Gold price jumps to 3 week high as China raises risk of currency war

London (Aug 11)  Gold climbed to a three-week high as China’s devaluation of the yuan spurred concern that other countries may intervene in the currency market. Platinum and palladium advanced.

China devalued the yuan by the most in two decades as policy makers stepped up efforts to support exporters. The central bank cut its daily reference rate by 1.9 percent, triggering the yuan’s biggest one-day drop since China unified official and market exchange rates in January 1994, adding to fears of another round of international currency devaluations in a bid to make exports more competitive.

“The Chinese move is being seen as potentially restarting the currency war, which creates a climate in which gold will react,” Christin Tuxen, a senior analyst at Danske Bank A/S, said by phone from Copenhagen. “The likelihood of other countries taking steps to cap their currencies is greater today than it was yesterday, and that increases the attractiveness of gold.”

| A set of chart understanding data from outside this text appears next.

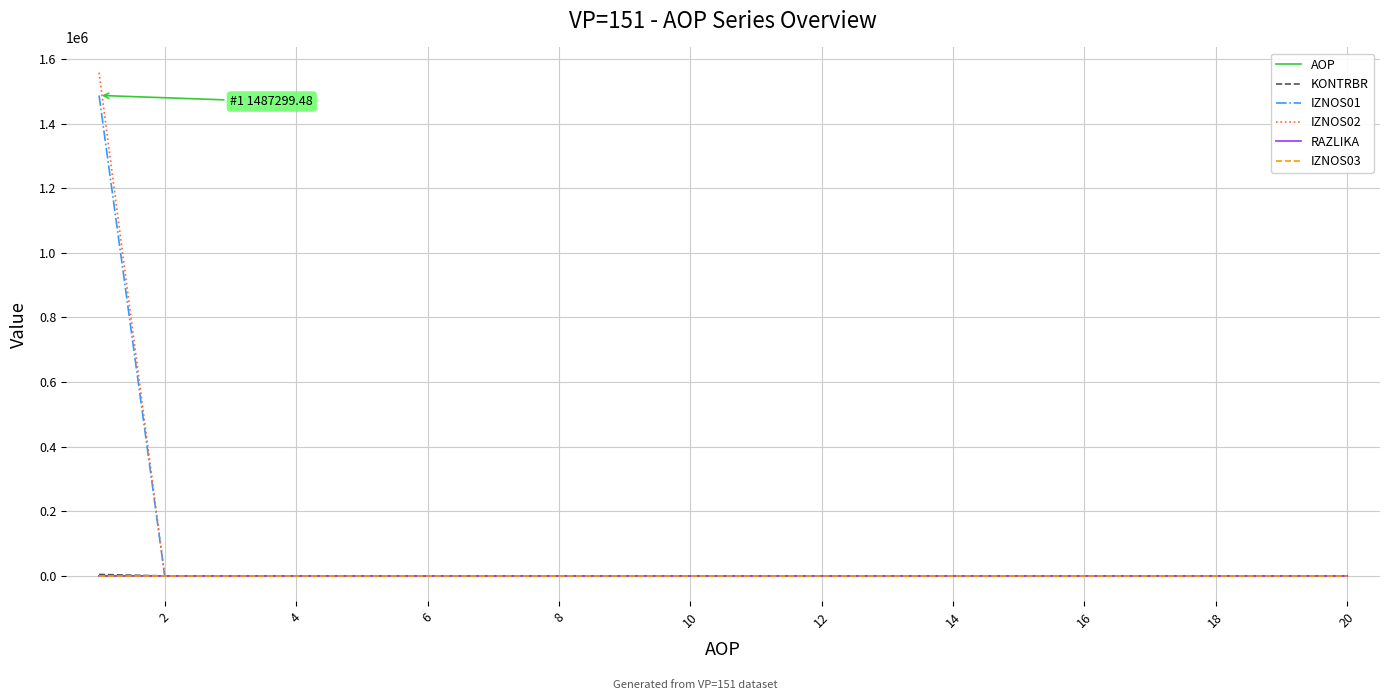

Which series has the widest spread of values?

IZNOS02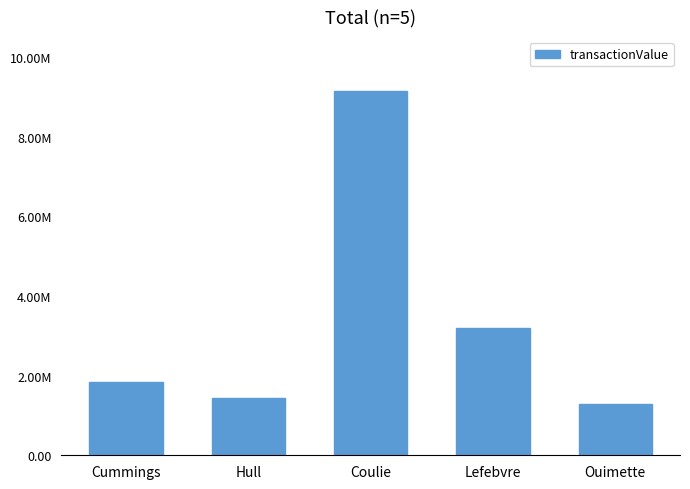

Are the bars grouped side by side (vs. stacked)?

No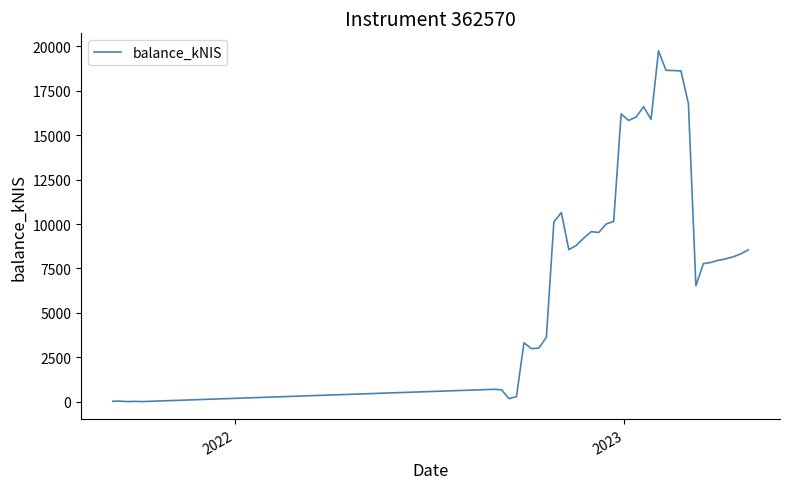

What is the difference between the maximum and minimum values?

19750.9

Bullion for immediate delivery climbed as much as 1.4 percent to $1,119.58 an ounce, the highest since July 20. The metal traded at $1,111.40 at 11:48 a.m. in London, according to Bloomberg generic pricing. Prices have risen for four days, the longest stretch since May.

Currency Markets

China’s devaluation shook global markets just as the currency war appeared to be losing steam in Asia, with Australia and New Zealand toning down calls for weaker rates and Japan refraining from expanding stimulus this quarter. Even with almost all major currencies losing ground against the dollar this year amid rising expectations for increased borrowing costs in the U.S., China maintained a de facto peg since March amid a push for the yuan to win reserve status at the International Monetary Fund.

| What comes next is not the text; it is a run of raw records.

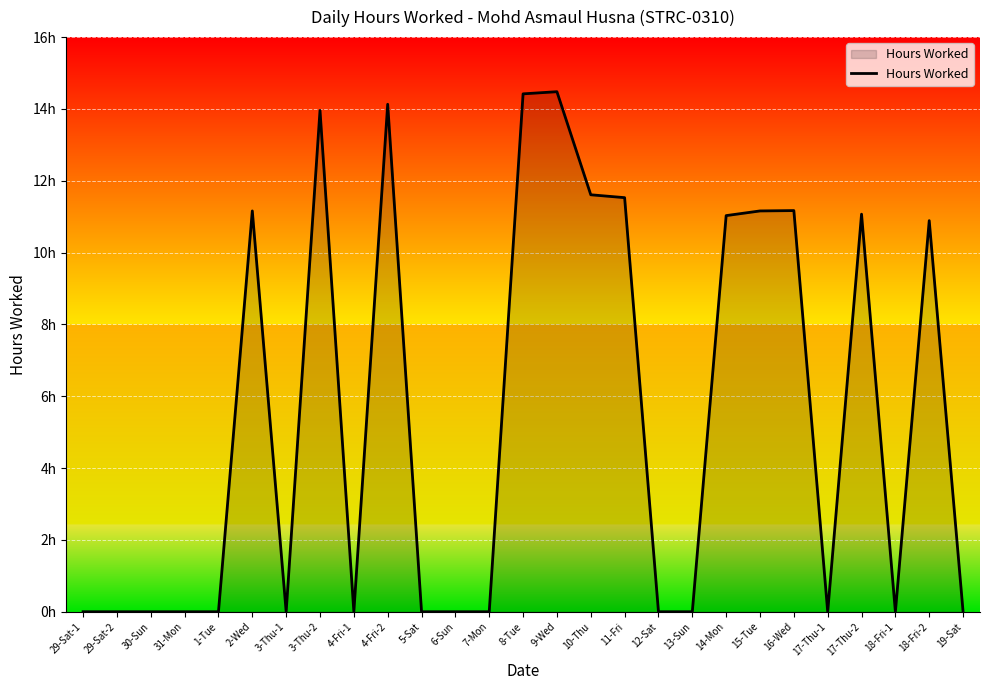

The value at 5-Sat is 10.0. True or false?

False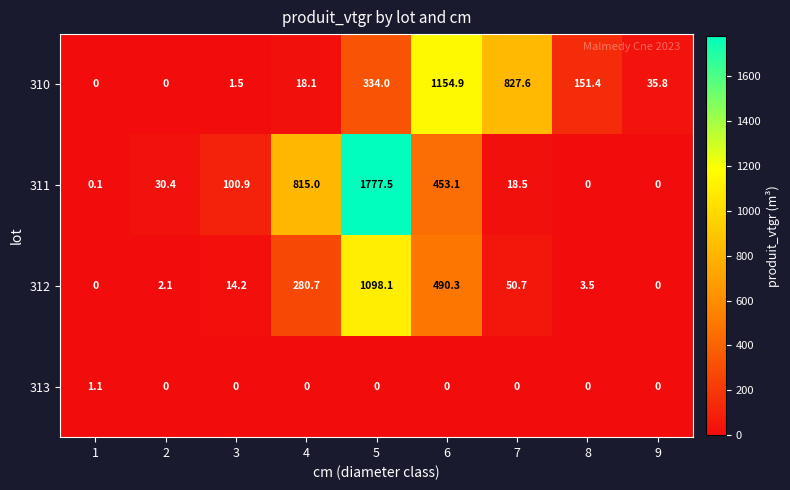

At how many categories does at least one series exceed 570?

4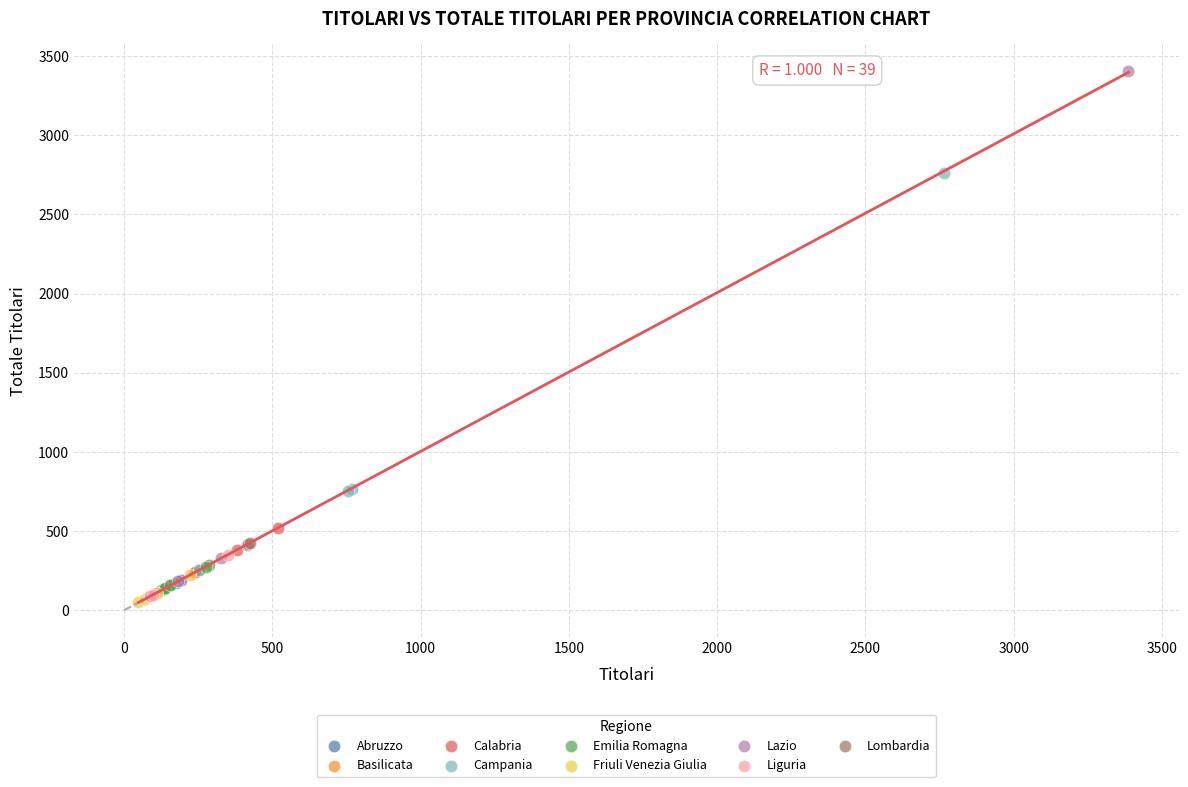

What are all the series names shown in the legend?

Abruzzo, Basilicata, Calabria, Campania, Emilia Romagna, Friuli Venezia Giulia, Lazio, Liguria, Lombardia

Gold for December delivery climbed 0.8 percent to $1,112.70 on the Comex in New York. Trading volume was more than double the 100-day average for the time of day.

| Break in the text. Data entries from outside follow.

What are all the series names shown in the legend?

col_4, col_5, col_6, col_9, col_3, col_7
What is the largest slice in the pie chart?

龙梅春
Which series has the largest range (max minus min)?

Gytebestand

“If the Chinese government devalues the currency, then investors there may well decide to hold more gold, so the move is not negative for gold,” Eugen Weinberg, head of commodities research at Commerzbank AG in Frankfurt, said by phone.

Holdings in funds backed by bullion fell for the 17th time in 18 days, reaching the lowest level since 2009, according to data compiled by Bloomberg as of Monday. Assets dropped 70.3 metric tons last month, or 4.4 percent.